Because sometimes & most times, Mother Knows Best.

Which should have been a fifties / sixties sitcom.

So, on Mother’s Day 2014, Jack & Jean’s house smells of garlic & basil & oregano & a bit of rosemary (Again, Camilla, forgive me).




I thought of all the mothers in my life.  

A diverse group – working mothers, stay-at-home mommies, single mothers, mothers of blended families, two mother families, mothers raising their grandchildren, mothers nurturing others’ children.  My aunts, my grandmothers, my father’s aunts, my paternal great-grandmother.  My sister. 

Other people’s mothers who impacted my life & my sons’ lives.

And Jean.

At the center of all those mothers is a huge, amazing, rich & fertile maternal tapestry of maternal text.  From which each of us pull threads & sometimes entire braids to form our own maternal text & story.

My Omega Son Sam called me in the spirit of the day & to catch me up on his life – he is applying to the school of engineering at UH.  His grandfather Jack, the mechanical engineer from A&M, must be smiling.

Although I have a feeling Jack would prefer maroon & white over red & white.  But red & white suits me just fine.

My Alpha Son Nick called from work to say he would call later.  And did.  Several times until we connected.   Sons remember.  As did my much loved daughter-in-law, the Lady Jane.
 
I called my mother-to-be niece, Felicia Marie, to wish her a happy day.  At this time next year, Baby John will wish her a happy day.

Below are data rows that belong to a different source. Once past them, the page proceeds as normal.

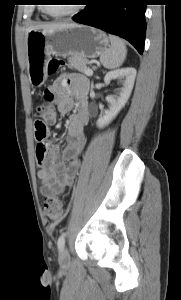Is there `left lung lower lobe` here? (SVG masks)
I'll use <instances>...</instances> for the list:
<instances>
[{"label": "left lung lower lobe", "instance_id": "obj_1", "mask_svg": "<svg viewBox=\"0 0 181 300\" xmlns=\"http://www.w3.org/2000/svg\"><path fill=\"white\" fill-rule=\"evenodd\" d=\"M72 19L129 41L142 54L145 43L146 0H86Z\"/></svg>", "mask_w": 181, "mask_h": 300}]
</instances>
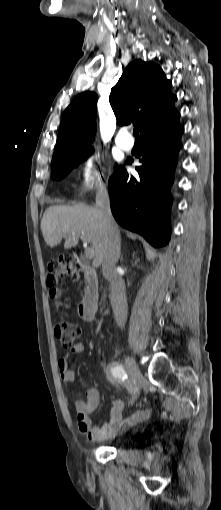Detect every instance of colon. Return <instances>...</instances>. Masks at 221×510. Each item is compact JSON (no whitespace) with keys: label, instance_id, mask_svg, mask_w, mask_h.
I'll return each instance as SVG.
<instances>
[{"label":"colon","instance_id":"1","mask_svg":"<svg viewBox=\"0 0 221 510\" xmlns=\"http://www.w3.org/2000/svg\"><path fill=\"white\" fill-rule=\"evenodd\" d=\"M79 276V266L70 255H63L58 259L49 262L47 281L50 296L53 299L59 298L61 294L59 288L60 283L66 277L77 279ZM54 333L63 346L71 347L80 335V327L75 322L59 320L54 325ZM79 429L81 430L80 427Z\"/></svg>","mask_w":221,"mask_h":510}]
</instances>
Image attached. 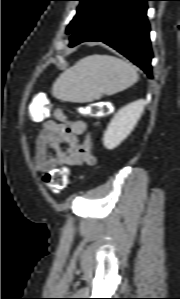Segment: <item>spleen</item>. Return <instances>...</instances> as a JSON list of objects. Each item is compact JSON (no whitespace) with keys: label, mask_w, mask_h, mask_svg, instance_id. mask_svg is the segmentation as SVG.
Segmentation results:
<instances>
[{"label":"spleen","mask_w":180,"mask_h":299,"mask_svg":"<svg viewBox=\"0 0 180 299\" xmlns=\"http://www.w3.org/2000/svg\"><path fill=\"white\" fill-rule=\"evenodd\" d=\"M137 80V71L129 62L94 54L61 73L52 87V95L61 101L91 102L123 91Z\"/></svg>","instance_id":"1"}]
</instances>
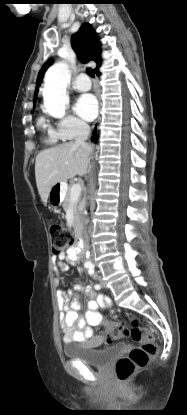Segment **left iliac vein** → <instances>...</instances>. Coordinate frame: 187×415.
<instances>
[{
  "instance_id": "4c4485c4",
  "label": "left iliac vein",
  "mask_w": 187,
  "mask_h": 415,
  "mask_svg": "<svg viewBox=\"0 0 187 415\" xmlns=\"http://www.w3.org/2000/svg\"><path fill=\"white\" fill-rule=\"evenodd\" d=\"M98 281H99V283H100L101 287H102V288H105V284H104V282H103V280H102V277H101V276H98Z\"/></svg>"
}]
</instances>
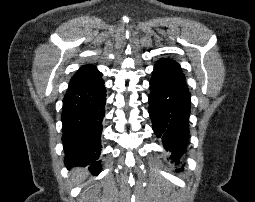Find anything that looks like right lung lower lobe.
Wrapping results in <instances>:
<instances>
[{
  "label": "right lung lower lobe",
  "mask_w": 255,
  "mask_h": 202,
  "mask_svg": "<svg viewBox=\"0 0 255 202\" xmlns=\"http://www.w3.org/2000/svg\"><path fill=\"white\" fill-rule=\"evenodd\" d=\"M105 101L106 92L101 78L70 86L67 90L61 117L66 166H89L93 174L100 172V137Z\"/></svg>",
  "instance_id": "obj_1"
}]
</instances>
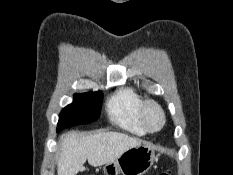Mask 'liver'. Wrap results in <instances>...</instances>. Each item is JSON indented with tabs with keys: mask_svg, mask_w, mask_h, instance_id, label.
<instances>
[{
	"mask_svg": "<svg viewBox=\"0 0 233 175\" xmlns=\"http://www.w3.org/2000/svg\"><path fill=\"white\" fill-rule=\"evenodd\" d=\"M61 152L58 175H76L85 171L86 160L97 167L119 158L128 149L141 144L138 138L119 132H97L85 135L68 132L60 137Z\"/></svg>",
	"mask_w": 233,
	"mask_h": 175,
	"instance_id": "obj_1",
	"label": "liver"
}]
</instances>
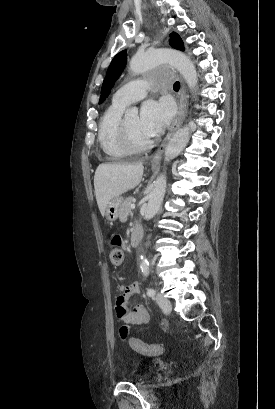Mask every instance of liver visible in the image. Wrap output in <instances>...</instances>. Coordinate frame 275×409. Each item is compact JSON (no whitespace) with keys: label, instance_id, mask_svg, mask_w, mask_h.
<instances>
[{"label":"liver","instance_id":"liver-1","mask_svg":"<svg viewBox=\"0 0 275 409\" xmlns=\"http://www.w3.org/2000/svg\"><path fill=\"white\" fill-rule=\"evenodd\" d=\"M142 162L136 164H99L94 174V188L97 205L102 217H105L107 202L120 196L141 182Z\"/></svg>","mask_w":275,"mask_h":409}]
</instances>
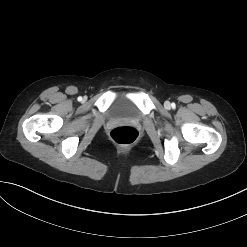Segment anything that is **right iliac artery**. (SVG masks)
Segmentation results:
<instances>
[{"label": "right iliac artery", "instance_id": "82829eb1", "mask_svg": "<svg viewBox=\"0 0 247 247\" xmlns=\"http://www.w3.org/2000/svg\"><path fill=\"white\" fill-rule=\"evenodd\" d=\"M82 100V97H78V101H81Z\"/></svg>", "mask_w": 247, "mask_h": 247}]
</instances>
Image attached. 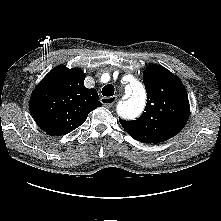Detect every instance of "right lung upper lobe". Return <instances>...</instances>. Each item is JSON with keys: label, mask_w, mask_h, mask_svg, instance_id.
Returning <instances> with one entry per match:
<instances>
[{"label": "right lung upper lobe", "mask_w": 221, "mask_h": 221, "mask_svg": "<svg viewBox=\"0 0 221 221\" xmlns=\"http://www.w3.org/2000/svg\"><path fill=\"white\" fill-rule=\"evenodd\" d=\"M85 74L78 68L58 66L34 89L29 109L48 135L67 134L82 125L88 114L102 106L95 89L84 86Z\"/></svg>", "instance_id": "obj_1"}]
</instances>
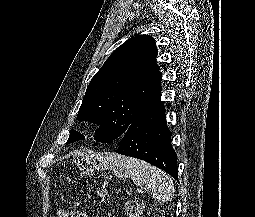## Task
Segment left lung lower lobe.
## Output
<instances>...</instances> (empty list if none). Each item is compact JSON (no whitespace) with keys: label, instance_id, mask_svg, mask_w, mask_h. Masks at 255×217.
Returning <instances> with one entry per match:
<instances>
[{"label":"left lung lower lobe","instance_id":"left-lung-lower-lobe-1","mask_svg":"<svg viewBox=\"0 0 255 217\" xmlns=\"http://www.w3.org/2000/svg\"><path fill=\"white\" fill-rule=\"evenodd\" d=\"M115 152L144 160L178 181L177 155L160 96L131 124Z\"/></svg>","mask_w":255,"mask_h":217}]
</instances>
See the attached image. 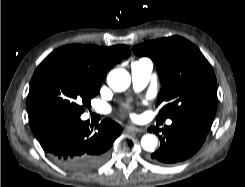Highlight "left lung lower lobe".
Segmentation results:
<instances>
[{"label": "left lung lower lobe", "instance_id": "obj_1", "mask_svg": "<svg viewBox=\"0 0 245 187\" xmlns=\"http://www.w3.org/2000/svg\"><path fill=\"white\" fill-rule=\"evenodd\" d=\"M213 118L191 117L172 120L164 129L153 128L160 148L151 154L154 162L175 164L192 157L203 145ZM152 128H149L151 131ZM162 132V134H161Z\"/></svg>", "mask_w": 245, "mask_h": 187}]
</instances>
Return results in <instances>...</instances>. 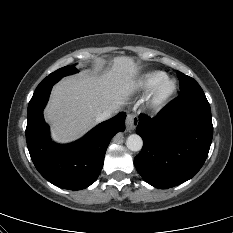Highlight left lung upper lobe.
<instances>
[{"label":"left lung upper lobe","mask_w":233,"mask_h":233,"mask_svg":"<svg viewBox=\"0 0 233 233\" xmlns=\"http://www.w3.org/2000/svg\"><path fill=\"white\" fill-rule=\"evenodd\" d=\"M180 81V91L182 94L193 93V92H203L199 84L191 77L177 72Z\"/></svg>","instance_id":"5c2ea615"}]
</instances>
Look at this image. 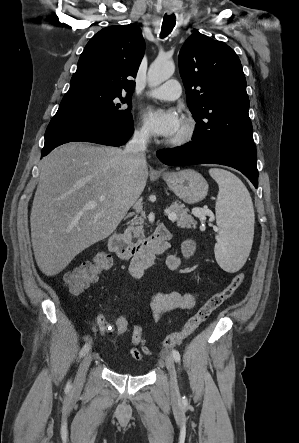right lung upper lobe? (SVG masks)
<instances>
[{"label":"right lung upper lobe","mask_w":299,"mask_h":443,"mask_svg":"<svg viewBox=\"0 0 299 443\" xmlns=\"http://www.w3.org/2000/svg\"><path fill=\"white\" fill-rule=\"evenodd\" d=\"M145 42L135 25L109 26L95 34L85 46L70 88H101L117 92L134 91Z\"/></svg>","instance_id":"right-lung-upper-lobe-1"}]
</instances>
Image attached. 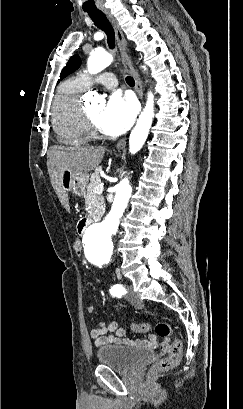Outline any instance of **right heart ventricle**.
Here are the masks:
<instances>
[{
    "label": "right heart ventricle",
    "instance_id": "1",
    "mask_svg": "<svg viewBox=\"0 0 243 409\" xmlns=\"http://www.w3.org/2000/svg\"><path fill=\"white\" fill-rule=\"evenodd\" d=\"M87 85L80 77L65 80L52 103V124L61 142L81 145L89 139L81 96Z\"/></svg>",
    "mask_w": 243,
    "mask_h": 409
}]
</instances>
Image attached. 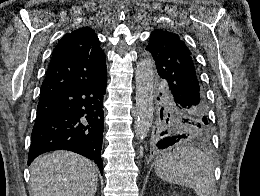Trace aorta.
<instances>
[{
  "label": "aorta",
  "instance_id": "aorta-1",
  "mask_svg": "<svg viewBox=\"0 0 260 196\" xmlns=\"http://www.w3.org/2000/svg\"><path fill=\"white\" fill-rule=\"evenodd\" d=\"M136 78V122L135 134L143 140L153 122L154 113V67L149 59H142L135 72Z\"/></svg>",
  "mask_w": 260,
  "mask_h": 196
}]
</instances>
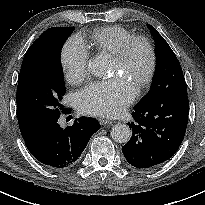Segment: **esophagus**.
Here are the masks:
<instances>
[{
    "instance_id": "1",
    "label": "esophagus",
    "mask_w": 205,
    "mask_h": 205,
    "mask_svg": "<svg viewBox=\"0 0 205 205\" xmlns=\"http://www.w3.org/2000/svg\"><path fill=\"white\" fill-rule=\"evenodd\" d=\"M98 122H99V124L102 125V126H106V125H108V124H112V123H113L112 121L107 120V119H104V118H99V119H98Z\"/></svg>"
}]
</instances>
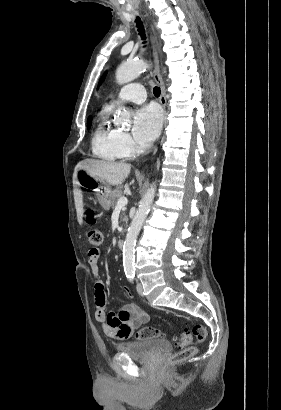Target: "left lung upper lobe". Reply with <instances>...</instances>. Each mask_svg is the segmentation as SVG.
Wrapping results in <instances>:
<instances>
[{"label": "left lung upper lobe", "mask_w": 281, "mask_h": 410, "mask_svg": "<svg viewBox=\"0 0 281 410\" xmlns=\"http://www.w3.org/2000/svg\"><path fill=\"white\" fill-rule=\"evenodd\" d=\"M105 74H106V73H104V75H103V77L101 78L99 84L104 80Z\"/></svg>", "instance_id": "obj_1"}]
</instances>
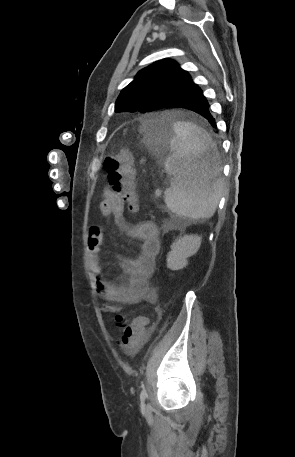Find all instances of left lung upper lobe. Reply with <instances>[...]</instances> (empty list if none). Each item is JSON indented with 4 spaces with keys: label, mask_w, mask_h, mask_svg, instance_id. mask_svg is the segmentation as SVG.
<instances>
[{
    "label": "left lung upper lobe",
    "mask_w": 295,
    "mask_h": 457,
    "mask_svg": "<svg viewBox=\"0 0 295 457\" xmlns=\"http://www.w3.org/2000/svg\"><path fill=\"white\" fill-rule=\"evenodd\" d=\"M189 73L171 59L158 61L142 69L116 100L115 110L151 112L160 101L191 85Z\"/></svg>",
    "instance_id": "5c2ea615"
}]
</instances>
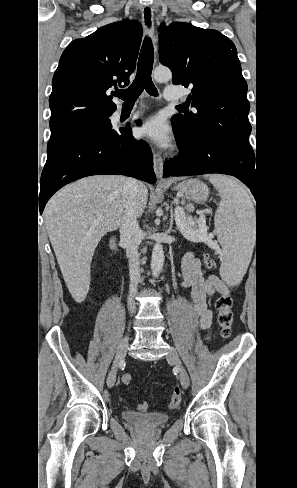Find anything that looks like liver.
<instances>
[{
	"instance_id": "1",
	"label": "liver",
	"mask_w": 297,
	"mask_h": 488,
	"mask_svg": "<svg viewBox=\"0 0 297 488\" xmlns=\"http://www.w3.org/2000/svg\"><path fill=\"white\" fill-rule=\"evenodd\" d=\"M127 178L98 175L80 179L58 191L47 203L44 217L57 262L72 297L81 303L90 286V265L102 236L116 230L124 215L123 188ZM140 184L136 215L148 198ZM102 215L103 219L97 220Z\"/></svg>"
}]
</instances>
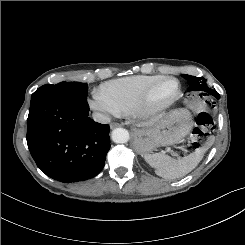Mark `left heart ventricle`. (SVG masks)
<instances>
[{
  "label": "left heart ventricle",
  "instance_id": "left-heart-ventricle-1",
  "mask_svg": "<svg viewBox=\"0 0 245 245\" xmlns=\"http://www.w3.org/2000/svg\"><path fill=\"white\" fill-rule=\"evenodd\" d=\"M175 88H176L175 82L166 83L160 91V97L161 98L167 97L174 91Z\"/></svg>",
  "mask_w": 245,
  "mask_h": 245
}]
</instances>
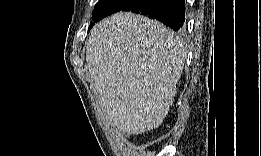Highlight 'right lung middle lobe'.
Returning a JSON list of instances; mask_svg holds the SVG:
<instances>
[{"label": "right lung middle lobe", "instance_id": "obj_1", "mask_svg": "<svg viewBox=\"0 0 261 156\" xmlns=\"http://www.w3.org/2000/svg\"><path fill=\"white\" fill-rule=\"evenodd\" d=\"M131 0H99L95 6L92 20L93 23L90 24L89 29L102 18L121 10L125 7Z\"/></svg>", "mask_w": 261, "mask_h": 156}]
</instances>
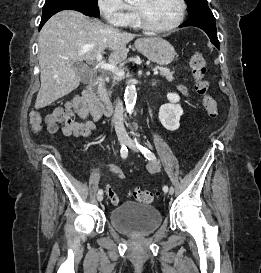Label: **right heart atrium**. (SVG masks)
<instances>
[{
	"label": "right heart atrium",
	"mask_w": 261,
	"mask_h": 273,
	"mask_svg": "<svg viewBox=\"0 0 261 273\" xmlns=\"http://www.w3.org/2000/svg\"><path fill=\"white\" fill-rule=\"evenodd\" d=\"M98 7L104 19L112 26L125 27L132 9L124 0H98Z\"/></svg>",
	"instance_id": "d8ad5b80"
}]
</instances>
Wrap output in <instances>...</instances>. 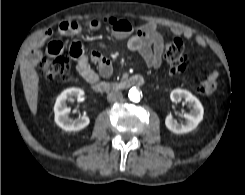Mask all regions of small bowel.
<instances>
[{"mask_svg":"<svg viewBox=\"0 0 245 195\" xmlns=\"http://www.w3.org/2000/svg\"><path fill=\"white\" fill-rule=\"evenodd\" d=\"M92 30L100 28L102 25L108 27L116 38L123 39L129 36L127 46L130 50L138 52L144 63L149 68H159L163 61V37L159 31L160 27L153 22H148L140 26H134L127 20L114 17L100 20H90L87 23ZM60 33L64 35H78L82 33L83 28L72 21H65L59 25ZM169 31L182 36L187 40H193L201 48L207 47V41L204 37L196 34L192 30L182 29L180 27H171ZM52 35L50 30L45 31L37 38L29 52V61L36 64L41 58V49L48 42ZM63 45L59 41H50L47 44V52L56 56L62 53ZM69 52L76 61V69L79 75L89 83L95 82L99 76L109 77L112 74L113 67L111 62L98 52L90 55L86 54L80 41L75 40L70 44ZM92 66L97 68V72ZM219 73L215 69L209 76L202 81L197 90L199 93L209 95L215 91L218 85Z\"/></svg>","mask_w":245,"mask_h":195,"instance_id":"c3829d8e","label":"small bowel"}]
</instances>
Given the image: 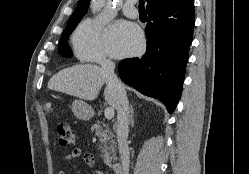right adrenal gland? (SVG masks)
Masks as SVG:
<instances>
[{
  "instance_id": "2a0ac1e0",
  "label": "right adrenal gland",
  "mask_w": 249,
  "mask_h": 174,
  "mask_svg": "<svg viewBox=\"0 0 249 174\" xmlns=\"http://www.w3.org/2000/svg\"><path fill=\"white\" fill-rule=\"evenodd\" d=\"M130 123L131 126L134 127V110L132 105H130Z\"/></svg>"
}]
</instances>
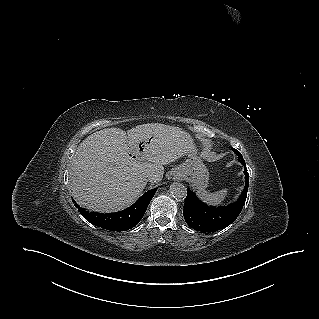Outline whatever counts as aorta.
<instances>
[{
	"mask_svg": "<svg viewBox=\"0 0 319 319\" xmlns=\"http://www.w3.org/2000/svg\"><path fill=\"white\" fill-rule=\"evenodd\" d=\"M170 193L173 196V198L182 200L185 199V197L187 196V189L181 183H173L170 186Z\"/></svg>",
	"mask_w": 319,
	"mask_h": 319,
	"instance_id": "1",
	"label": "aorta"
}]
</instances>
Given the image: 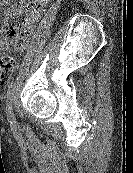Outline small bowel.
<instances>
[{"instance_id":"1","label":"small bowel","mask_w":133,"mask_h":173,"mask_svg":"<svg viewBox=\"0 0 133 173\" xmlns=\"http://www.w3.org/2000/svg\"><path fill=\"white\" fill-rule=\"evenodd\" d=\"M10 1L0 0V9ZM48 2L49 0H19L9 7L4 16L0 18V48H5L9 45L10 36L22 40L17 48V51L21 52L26 47L28 38L41 18ZM16 17H22L21 33H19L17 24H9L10 20Z\"/></svg>"}]
</instances>
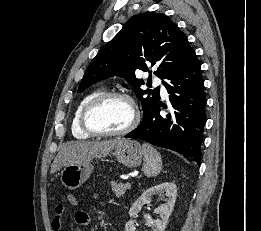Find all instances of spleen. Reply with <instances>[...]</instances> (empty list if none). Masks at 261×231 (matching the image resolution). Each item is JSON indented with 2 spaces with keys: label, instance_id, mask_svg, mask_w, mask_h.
I'll use <instances>...</instances> for the list:
<instances>
[{
  "label": "spleen",
  "instance_id": "3e777b00",
  "mask_svg": "<svg viewBox=\"0 0 261 231\" xmlns=\"http://www.w3.org/2000/svg\"><path fill=\"white\" fill-rule=\"evenodd\" d=\"M144 153V164L142 170L147 177L157 176L162 169V158L160 153L148 144L142 145Z\"/></svg>",
  "mask_w": 261,
  "mask_h": 231
}]
</instances>
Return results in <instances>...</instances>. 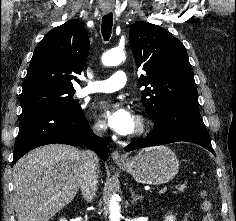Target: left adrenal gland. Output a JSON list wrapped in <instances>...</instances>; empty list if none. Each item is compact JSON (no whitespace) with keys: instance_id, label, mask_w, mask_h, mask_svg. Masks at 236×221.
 Wrapping results in <instances>:
<instances>
[{"instance_id":"obj_1","label":"left adrenal gland","mask_w":236,"mask_h":221,"mask_svg":"<svg viewBox=\"0 0 236 221\" xmlns=\"http://www.w3.org/2000/svg\"><path fill=\"white\" fill-rule=\"evenodd\" d=\"M130 193H131V203L135 204V202H137V200H142L143 196L141 195H137L134 191L133 188L130 189Z\"/></svg>"}]
</instances>
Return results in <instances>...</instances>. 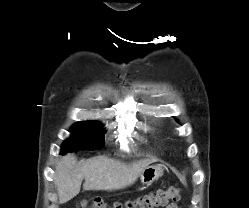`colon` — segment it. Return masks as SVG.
Instances as JSON below:
<instances>
[{
  "mask_svg": "<svg viewBox=\"0 0 249 208\" xmlns=\"http://www.w3.org/2000/svg\"><path fill=\"white\" fill-rule=\"evenodd\" d=\"M180 194V188L169 187L124 203L116 202L108 205L103 200H95L90 204L82 202L77 208H156L180 200Z\"/></svg>",
  "mask_w": 249,
  "mask_h": 208,
  "instance_id": "colon-1",
  "label": "colon"
}]
</instances>
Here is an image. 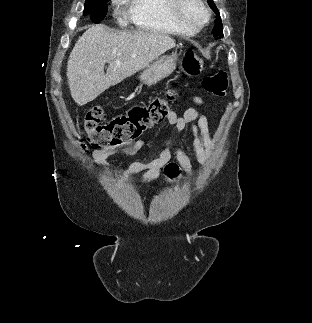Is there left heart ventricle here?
<instances>
[{"label": "left heart ventricle", "instance_id": "1", "mask_svg": "<svg viewBox=\"0 0 312 323\" xmlns=\"http://www.w3.org/2000/svg\"><path fill=\"white\" fill-rule=\"evenodd\" d=\"M182 12L185 18H204L205 7H198L197 2H186Z\"/></svg>", "mask_w": 312, "mask_h": 323}]
</instances>
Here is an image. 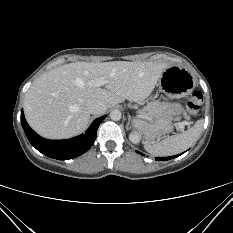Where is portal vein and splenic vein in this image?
<instances>
[{
    "label": "portal vein and splenic vein",
    "mask_w": 233,
    "mask_h": 233,
    "mask_svg": "<svg viewBox=\"0 0 233 233\" xmlns=\"http://www.w3.org/2000/svg\"><path fill=\"white\" fill-rule=\"evenodd\" d=\"M104 83H103V81H101V80H98V81H96L95 82V85L96 86H102ZM179 127L181 128V129H184V123H179Z\"/></svg>",
    "instance_id": "1"
}]
</instances>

And so my Mother’s Day is complete.
.
Except for Jean’s approval on my final version of Camilla Consuelos’ sauce.

For Camilla’s incredible recipe, please check out the Live ! with Kelly & Michael website.


For the results of Jean’s assessment of Jaki Jean’s version, stay tuned.

(To understand why Kelly Ripa’s husband Mark Consuelos is so pretty, take a look at his mother, Camilla Consuelos.  A beautiful lady & creator of the mother lode of all sauces.)